As a followup to Corey’s post on Princeton, here’s something I wrote about Wilson in 2011. It’s striking how much the debate has moved on from where (in my perception, at least) it was in 2011.

As a very amateur analysis, I’d say that a triumphalist narrative of US history as Manifest Destiny (marred by some unfortunate episodes, best forgotten) is being replaced by one of struggles over slavery and war. In the process, lots of heroes become villains, while those who sought neutrality in the great struggles in order to pursue domestic policies, however laudable, shrink from giants to dwarfs.


As an Australian, I’m not much accustomed to think of political leaders in heroic terms[^1], something that reflects the fact that nothing our political leaders do matters that much to anybody except us, and even then most of the decisions that really mattered have always been made elsewhere. So, I’m fascinated by the US activity of ranking presidents and other political leaders, and eager to try my hand.

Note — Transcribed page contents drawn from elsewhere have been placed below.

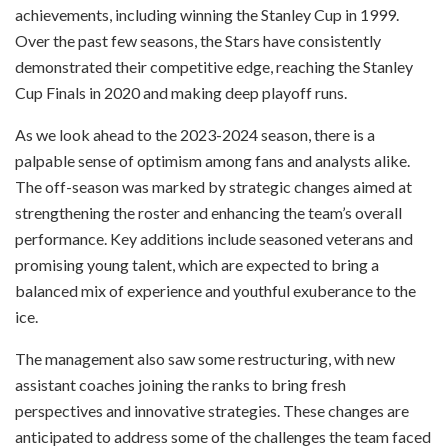
achievements, including winning the Stanley Cup in 1999.
Over the past few seasons, the Stars have consistently
demonstrated their competitive edge, reaching the Stanley
Cup Finals in 2020 and making deep playoff runs.
As we look ahead to the 2023-2024 season, there is a
palpable sense of optimism among fans and analysts alike.
The off-season was marked by strategic changes aimed at
strengthening the roster and enhancing the team’s overall
performance. Key additions include seasoned veterans and
promising young talent, which are expected to bring a
balanced mix of experience and youthful exuberance to the
ice.
The management also saw some restructuring, with new
assistant coaches joining the ranks to bring fresh
perspectives and innovative strategies. These changes are
anticipated to address some of the challenges the team faced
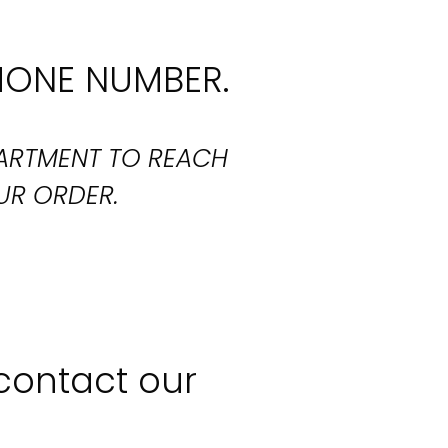
HONE NUMBER.
PARTMENT TO REACH
UR ORDER.
 contact our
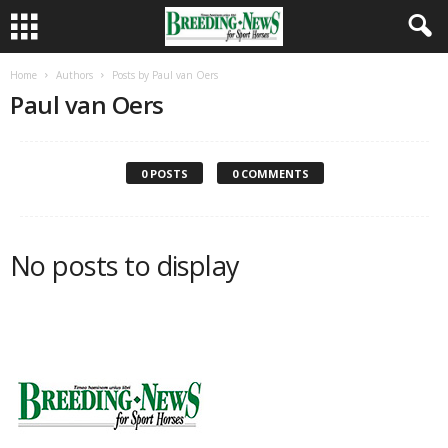
Home
Authors
Posts by Paul van Oers
Paul van Oers
0 POSTS
0 COMMENTS
No posts to display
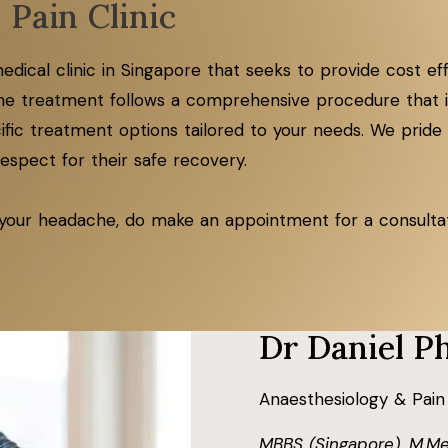
 Pain Clinic
e medical clinic in Singapore that seeks to provide cost 
e treatment follows a comprehensive procedure that in
ic treatment options tailored to your needs. We pride 
spect for their safe recovery.​​
 your headache, do make an appointment for a consultati
Dr Daniel P
Anaesthesiology & Pain
MBBS (Singapore), M.Me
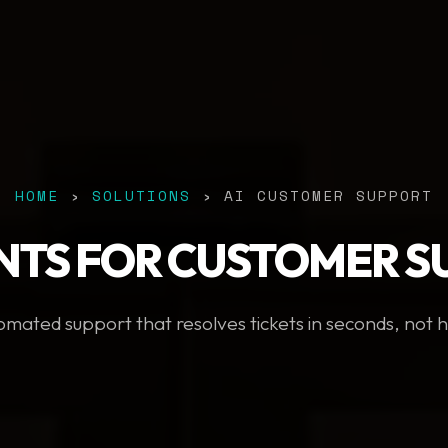
HOME
›
SOLUTIONS
› AI CUSTOMER SUPPORT
NTS FOR CUSTOMER 
mated support that resolves tickets in seconds, not 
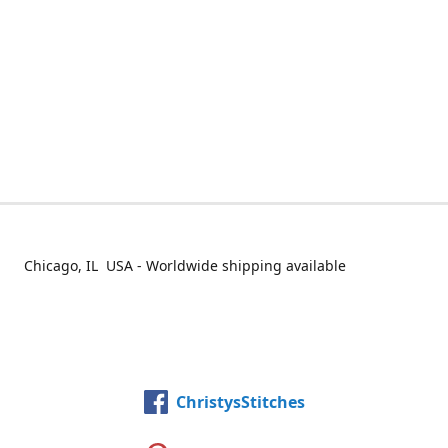
Chicago, IL USA - Worldwide shipping available
ChristysStitches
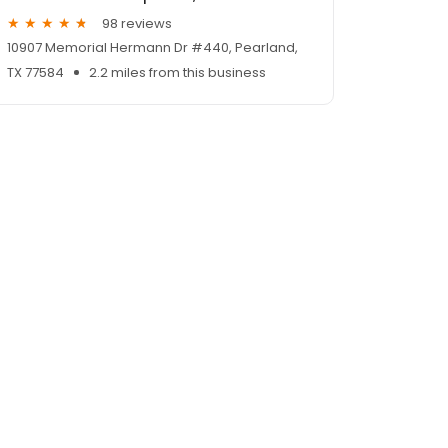
98 reviews
10907 Memorial Hermann Dr #440, Pearland,
TX 77584
2.2 miles from this business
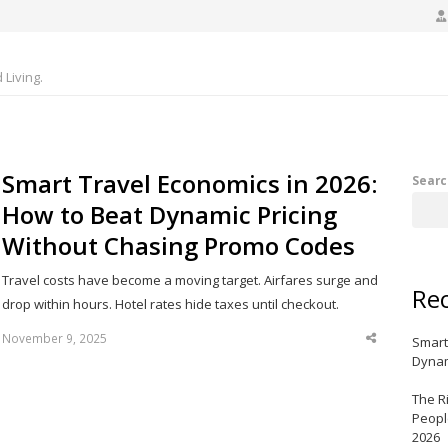
Living.
Smart Travel Economics in 2026:
Searc
How to Beat Dynamic Pricing
Without Chasing Promo Codes
Travel costs have become a moving target. Airfares surge and
Rec
drop within hours. Hotel rates hide taxes until checkout.
November 9, 2025
Smart
Share
this
Dynam
post
The R
Peopl
2026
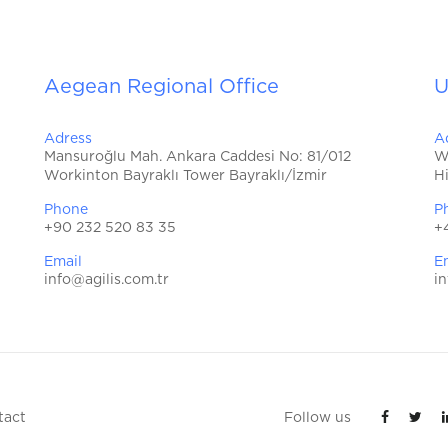
Aegean Regional Office
U
Adress
A
Mansuroğlu Mah. Ankara Caddesi No: 81/012
W
Workinton Bayraklı Tower Bayraklı/İzmir
H
Phone
P
+90 232 520 83 35
+
Email
E
info@agilis.com.tr
in
tact
Follow us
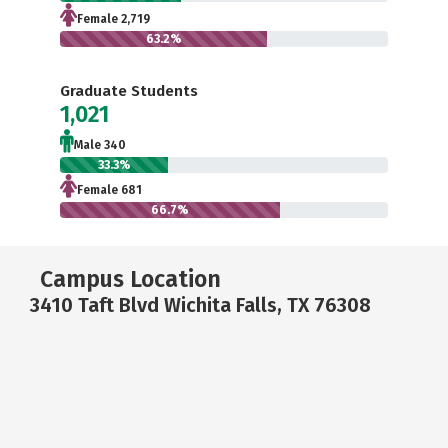
Female 2,719
63.2%
Graduate Students
1,021
Male 340
33.3%
Female 681
66.7%
Campus Location
3410 Taft Blvd Wichita Falls, TX 76308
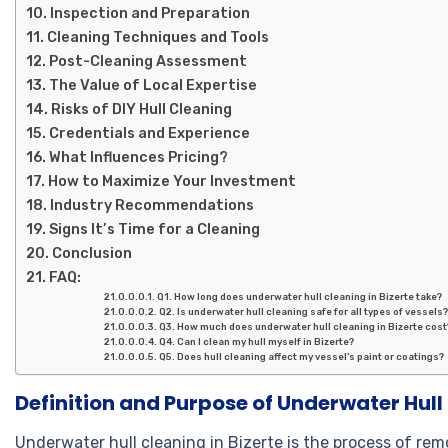
Inspection and Preparation
Cleaning Techniques and Tools
Post-Cleaning Assessment
The Value of Local Expertise
Risks of DIY Hull Cleaning
Credentials and Experience
What Influences Pricing?
How to Maximize Your Investment
Industry Recommendations
Signs It’s Time for a Cleaning
Conclusion
FAQ:
Q1. How long does underwater hull cleaning in Bizerte take?
Q2. Is underwater hull cleaning safe for all types of vessels
Q3. How much does underwater hull cleaning in Bizerte cost
Q4. Can I clean my hull myself in Bizerte?
Q5. Does hull cleaning affect my vessel’s paint or coatings?
Definition and Purpose of Underwater Hull 
Underwater hull cleaning in Bizerte is the process of rem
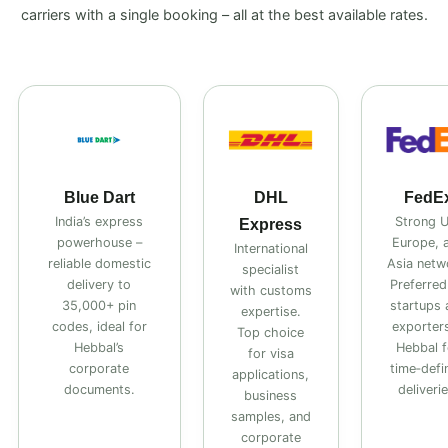
carriers with a single booking – all at the best available rates.
Blue Dart
DHL
FedE
India’s express
Strong 
Express
powerhouse –
Europe, 
International
reliable domestic
Asia netw
specialist
delivery to
Preferred
with customs
35,000+ pin
startups 
expertise.
codes, ideal for
exporters
Top choice
Hebbal’s
Hebbal f
for visa
corporate
time‑defi
applications,
documents.
deliverie
business
samples, and
corporate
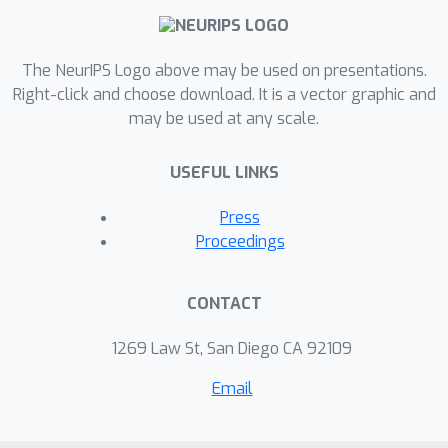
believe that these results could also
serve as good heuristics for NAS.
The NeurIPS Logo above may be used on presentations.
Given these understandings, we
Right-click and choose download. It is a vector graphic and
further apply the NSA with our
may be used at any scale.
improvements into diverse scenarios
to fully exploit its promise of
USEFUL LINKS
inference-time architecture
stochasticity, including model
Press
ensemble, uncertainty estimation and
Proceedings
semi-supervised learning. Remarkable
performance (e.g., 2.75% error rate
CONTACT
and 0.0032 expected calibration error
on CIFAR-10) validate the effectiveness
1269 Law St, San Diego CA 92109
of such a model, providing new
Email
perspectives of exploring the potential
of the network with stochastic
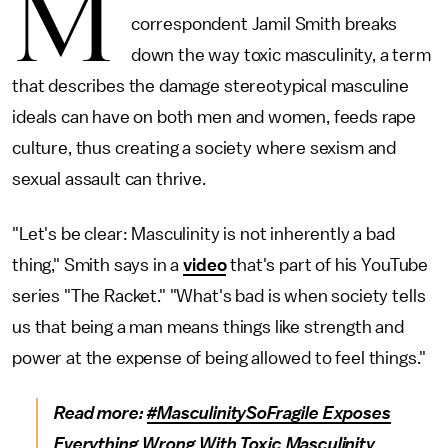
M
correspondent Jamil Smith breaks
down the way toxic masculinity, a term
that describes the damage stereotypical masculine
ideals can have on both men and women, feeds rape
culture, thus creating a society where sexism and
sexual assault can thrive.
"Let's be clear: Masculinity is not inherently a bad
thing," Smith says in a
video
that's part of his YouTube
series "The Racket." "What's bad is when society tells
us that being a man means things like strength and
power at the expense of being allowed to feel things."
Read more:
#MasculinitySoFragile Exposes
Everything Wrong With Toxic Masculinity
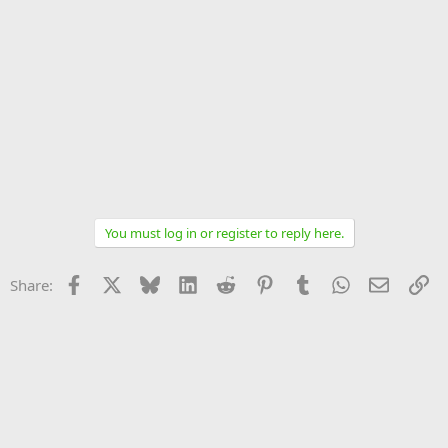
You must log in or register to reply here.
Facebook
X
Bluesky
LinkedIn
Reddit
Pinterest
Tumblr
WhatsApp
Email
Li
Share:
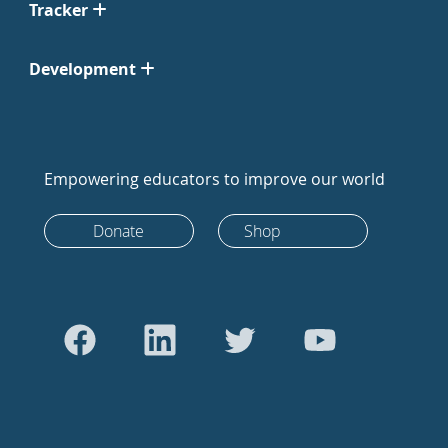
Tracker
Development
Empowering educators to improve our world
Donate
Shop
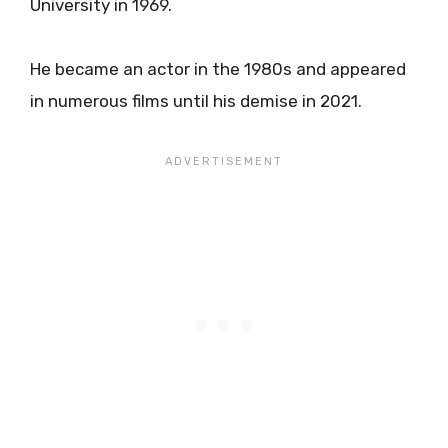
University in 1969.
He became an actor in the 1980s and appeared
in numerous films until his demise in 2021.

What has brought this to mind is running across George Will’s campaign against Woodrow Wilson, who always seemed to be presented in hagiographic terms until relatively recently. Much as it goes against the grain to agree with Will on anything, he surely has the goods on Wilson: a consistent racist, who lied America into the Great War, and used Sedition acts and similar devices to suppress opposition. His positive record appears to consist of a variety of “Progressive” measures (in the early C20 sense of the term) many of which were inherited from Teddy Roosevelt, and few of which were particularly progressive from a left viewpoint[^2], along with his proposal for the League of Nations, where he comprehensively screwed up the domestic politics, leading the US to stay out of the League.